EXERCISE DATA:
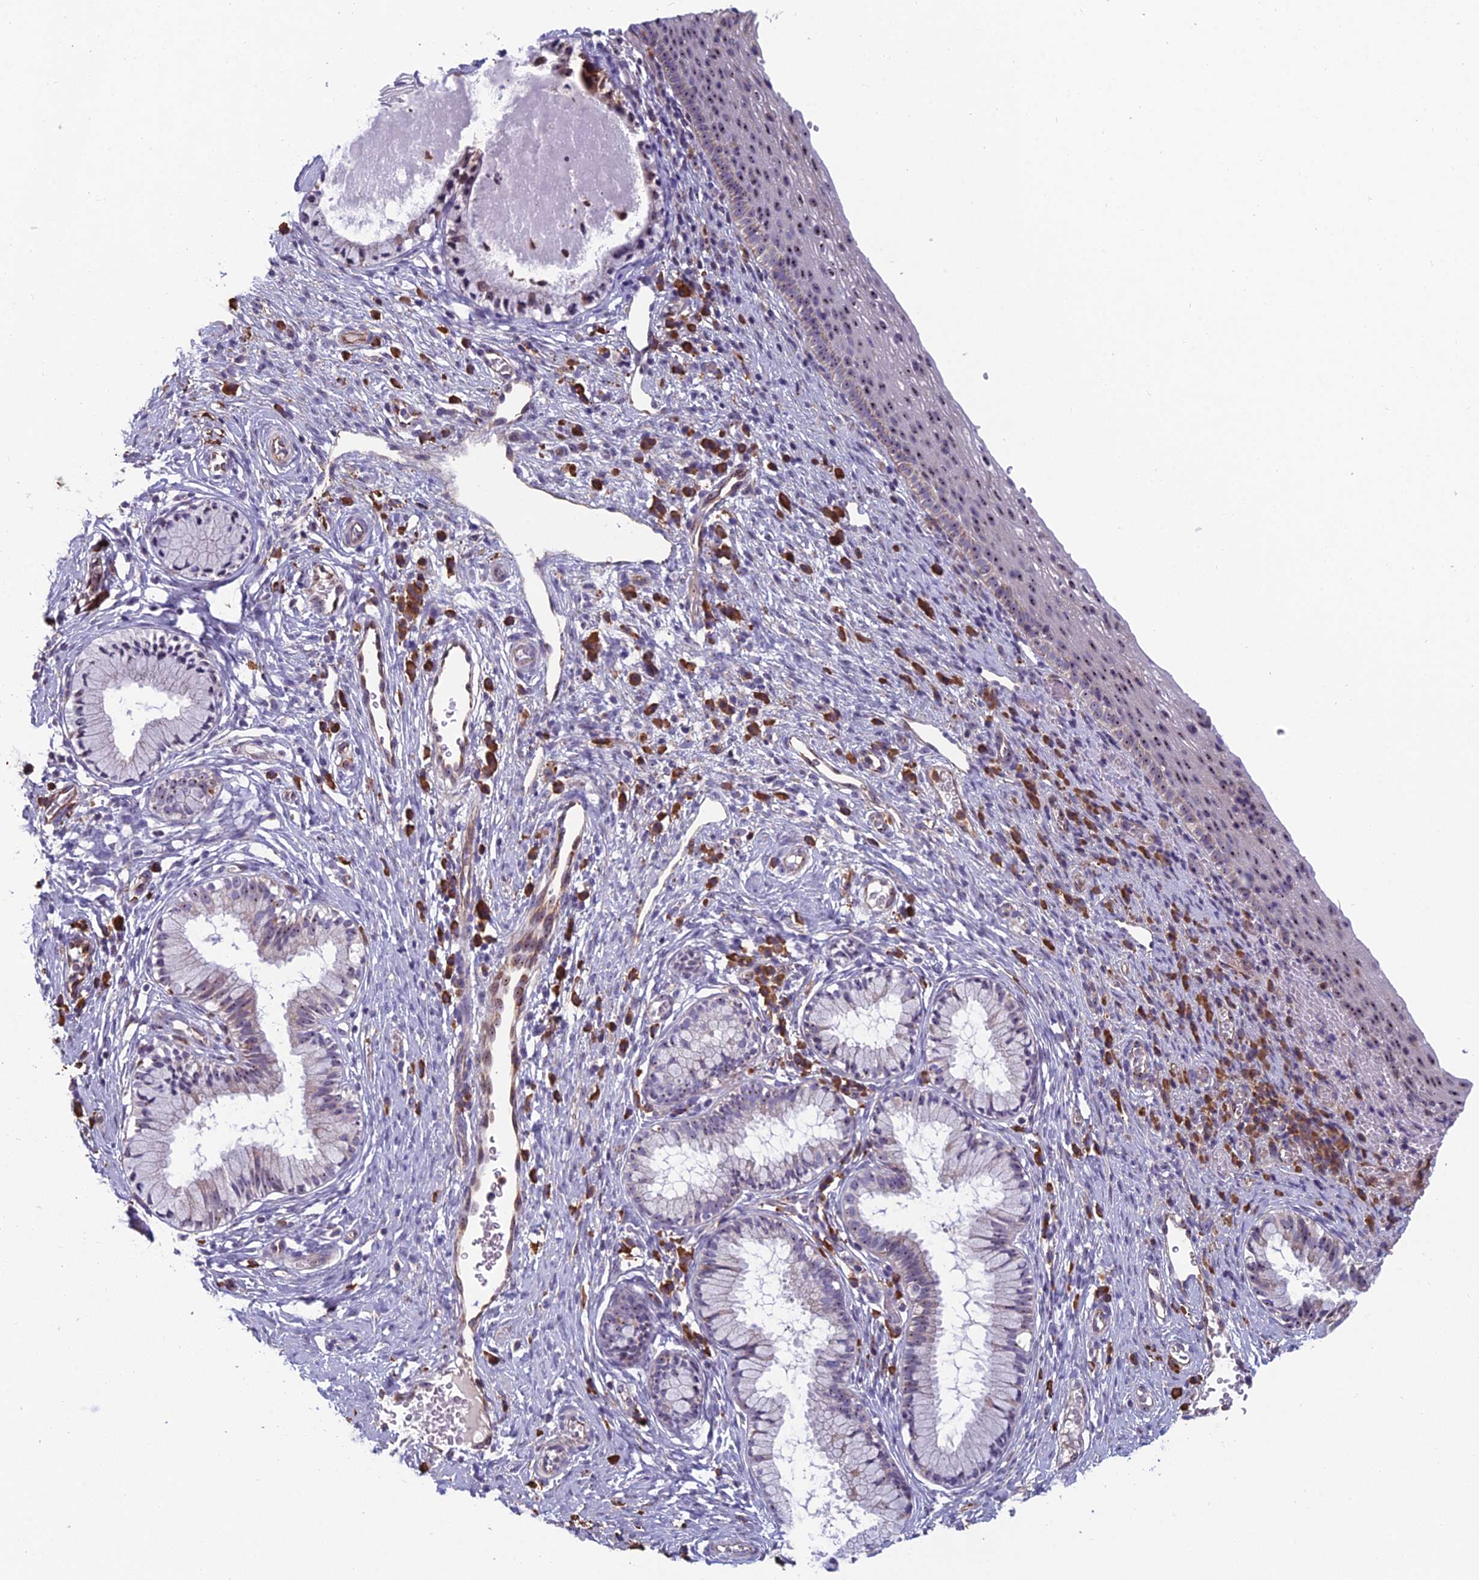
{"staining": {"intensity": "weak", "quantity": "<25%", "location": "nuclear"}, "tissue": "cervix", "cell_type": "Glandular cells", "image_type": "normal", "snomed": [{"axis": "morphology", "description": "Normal tissue, NOS"}, {"axis": "topography", "description": "Cervix"}], "caption": "Immunohistochemistry (IHC) photomicrograph of unremarkable cervix: cervix stained with DAB exhibits no significant protein positivity in glandular cells.", "gene": "NOC2L", "patient": {"sex": "female", "age": 27}}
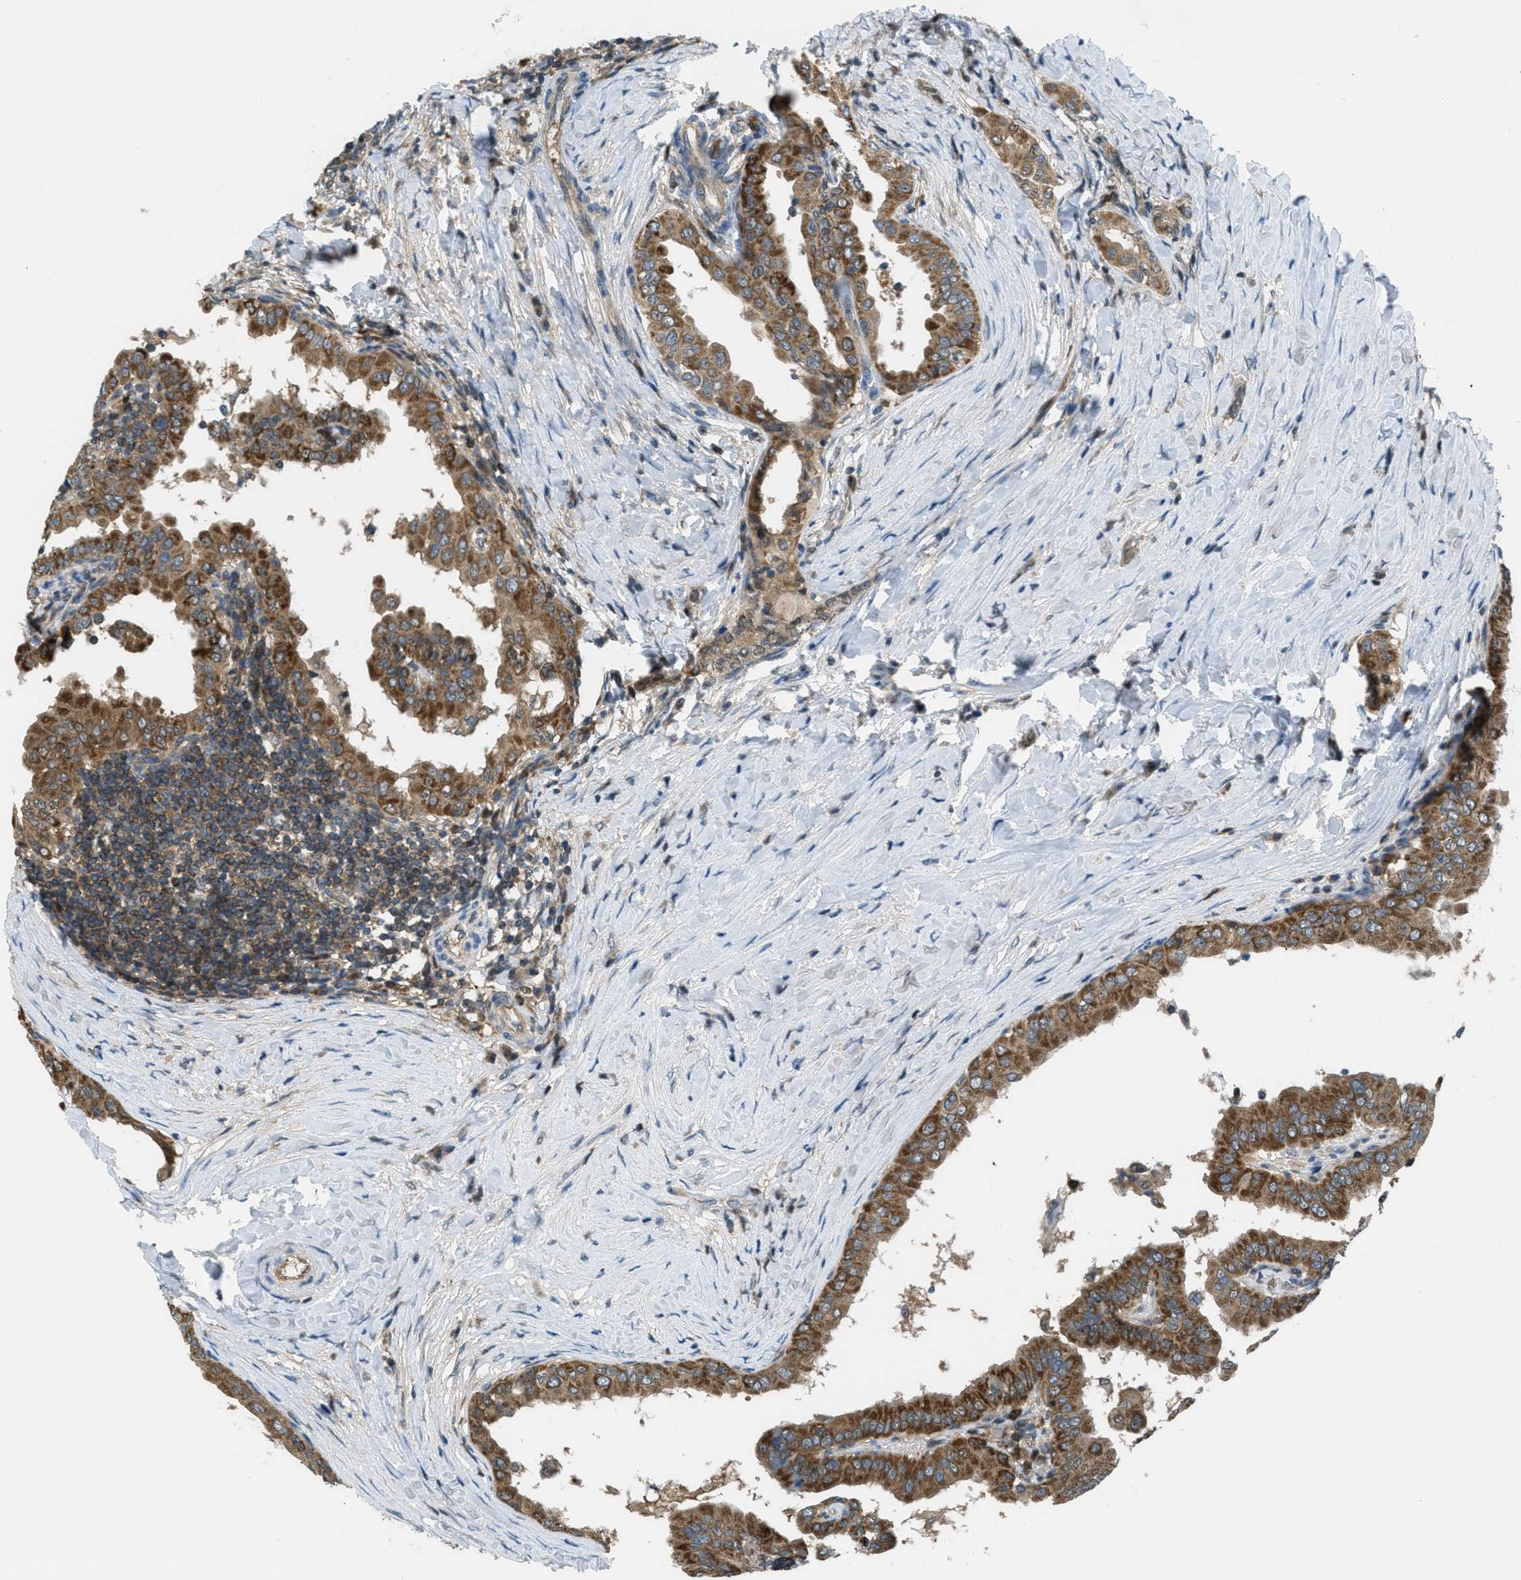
{"staining": {"intensity": "strong", "quantity": ">75%", "location": "cytoplasmic/membranous"}, "tissue": "thyroid cancer", "cell_type": "Tumor cells", "image_type": "cancer", "snomed": [{"axis": "morphology", "description": "Papillary adenocarcinoma, NOS"}, {"axis": "topography", "description": "Thyroid gland"}], "caption": "A high amount of strong cytoplasmic/membranous expression is present in about >75% of tumor cells in thyroid papillary adenocarcinoma tissue.", "gene": "PIP5K1C", "patient": {"sex": "male", "age": 33}}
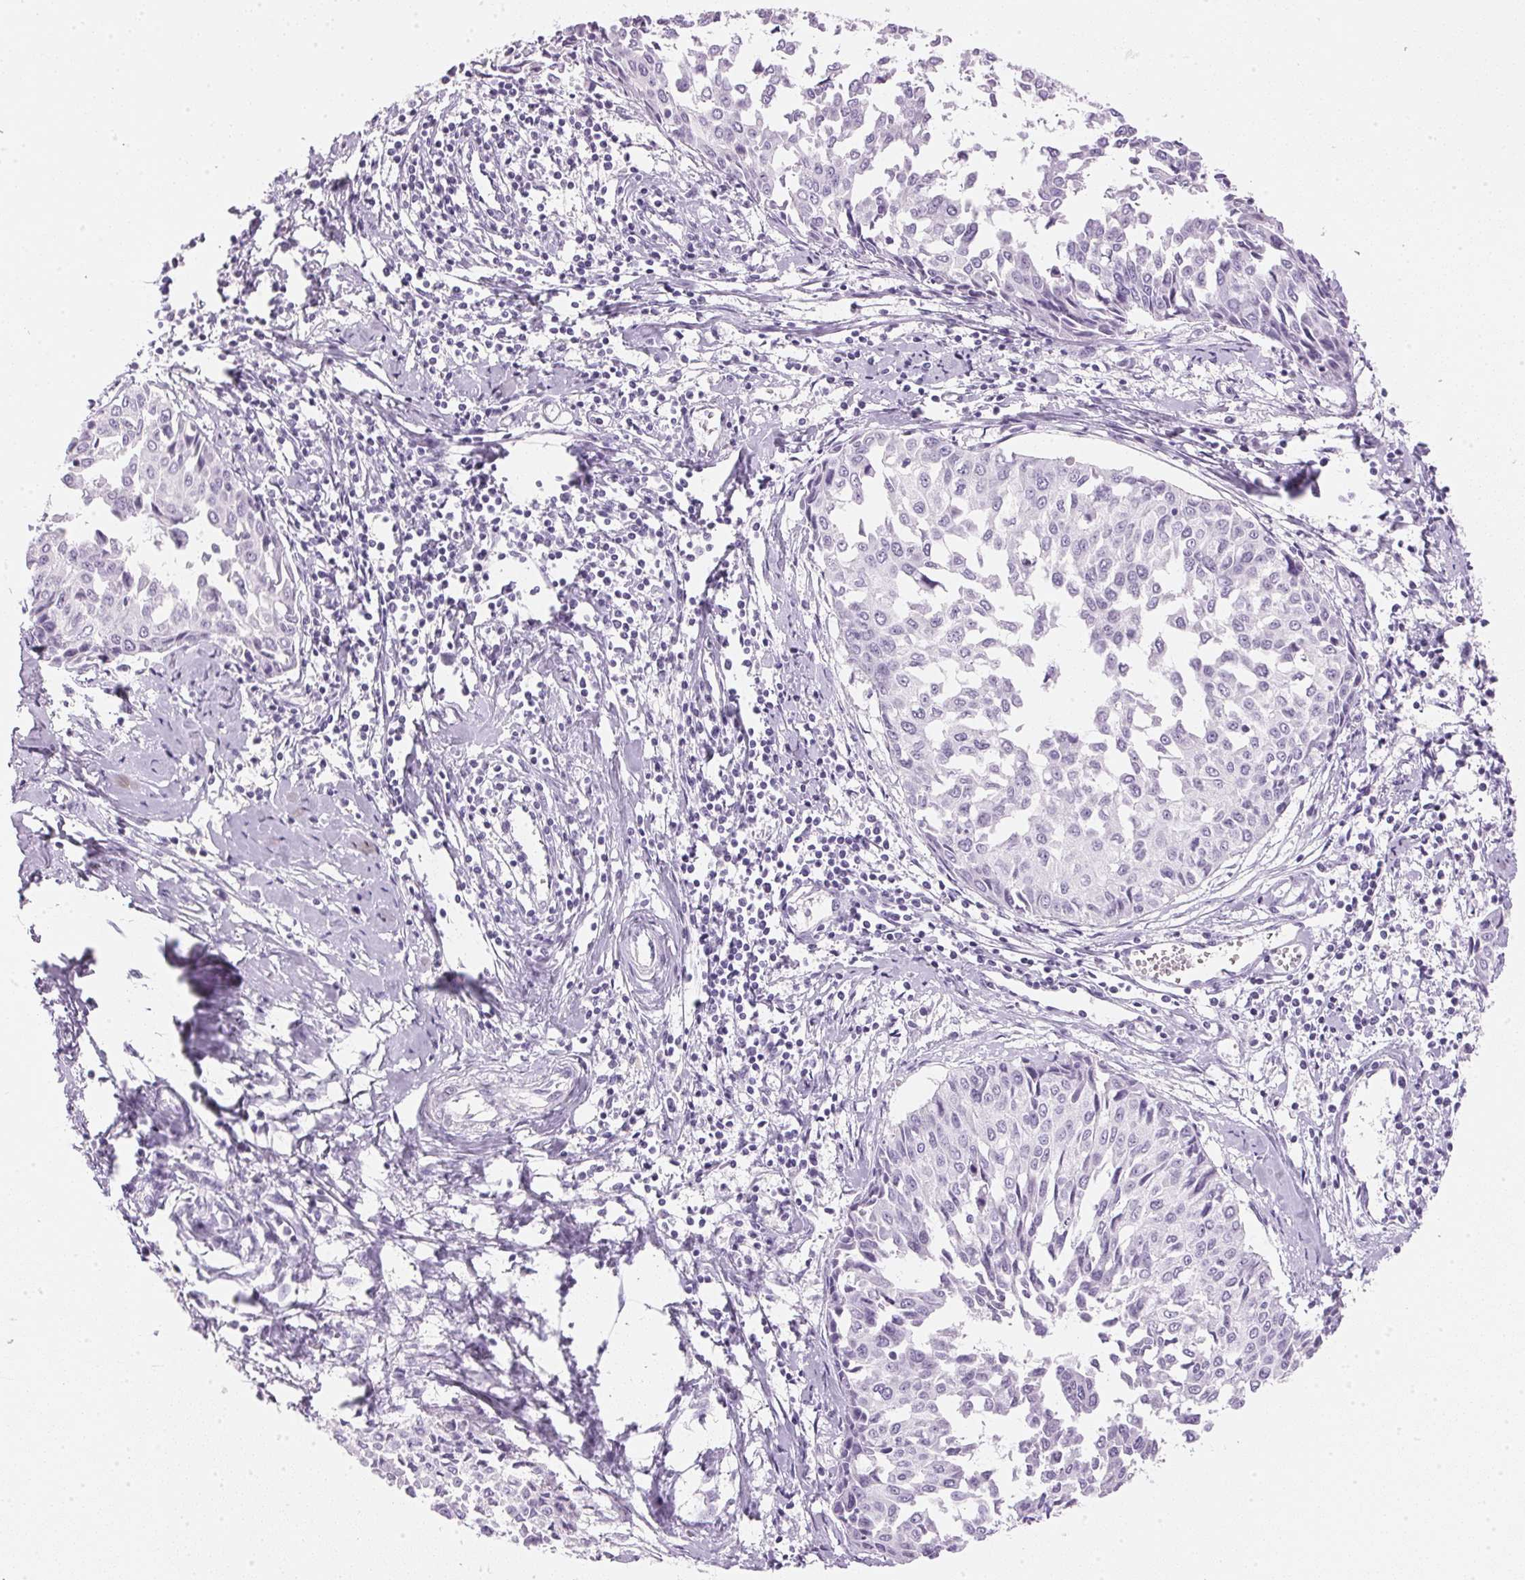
{"staining": {"intensity": "negative", "quantity": "none", "location": "none"}, "tissue": "cervical cancer", "cell_type": "Tumor cells", "image_type": "cancer", "snomed": [{"axis": "morphology", "description": "Squamous cell carcinoma, NOS"}, {"axis": "topography", "description": "Cervix"}], "caption": "A high-resolution micrograph shows immunohistochemistry staining of squamous cell carcinoma (cervical), which exhibits no significant staining in tumor cells. (Immunohistochemistry (ihc), brightfield microscopy, high magnification).", "gene": "IGFBP1", "patient": {"sex": "female", "age": 50}}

REQUIRED ACTION: Leaving out the pictures, output the listing above exactly as given.

EXERCISE SOLUTION:
{"staining": {"intensity": "weak", "quantity": "<25%", "location": "nuclear"}, "tissue": "cervix", "cell_type": "Glandular cells", "image_type": "normal", "snomed": [{"axis": "morphology", "description": "Normal tissue, NOS"}, {"axis": "topography", "description": "Cervix"}], "caption": "Immunohistochemistry (IHC) photomicrograph of unremarkable cervix: cervix stained with DAB exhibits no significant protein positivity in glandular cells.", "gene": "NOC2L", "patient": {"sex": "female", "age": 27}}
{"staining": {"intensity": "strong", "quantity": ">75%", "location": "cytoplasmic/membranous"}, "tissue": "thyroid cancer", "cell_type": "Tumor cells", "image_type": "cancer", "snomed": [{"axis": "morphology", "description": "Papillary adenocarcinoma, NOS"}, {"axis": "topography", "description": "Thyroid gland"}], "caption": "A high amount of strong cytoplasmic/membranous expression is present in about >75% of tumor cells in thyroid papillary adenocarcinoma tissue.", "gene": "PIP5K1C", "patient": {"sex": "male", "age": 33}}
{"staining": {"intensity": "negative", "quantity": "none", "location": "none"}, "tissue": "cervical cancer", "cell_type": "Tumor cells", "image_type": "cancer", "snomed": [{"axis": "morphology", "description": "Squamous cell carcinoma, NOS"}, {"axis": "topography", "description": "Cervix"}], "caption": "A high-resolution micrograph shows immunohistochemistry staining of squamous cell carcinoma (cervical), which exhibits no significant staining in tumor cells. (Immunohistochemistry (ihc), brightfield microscopy, high magnification).", "gene": "IGFBP1", "patient": {"sex": "female", "age": 50}}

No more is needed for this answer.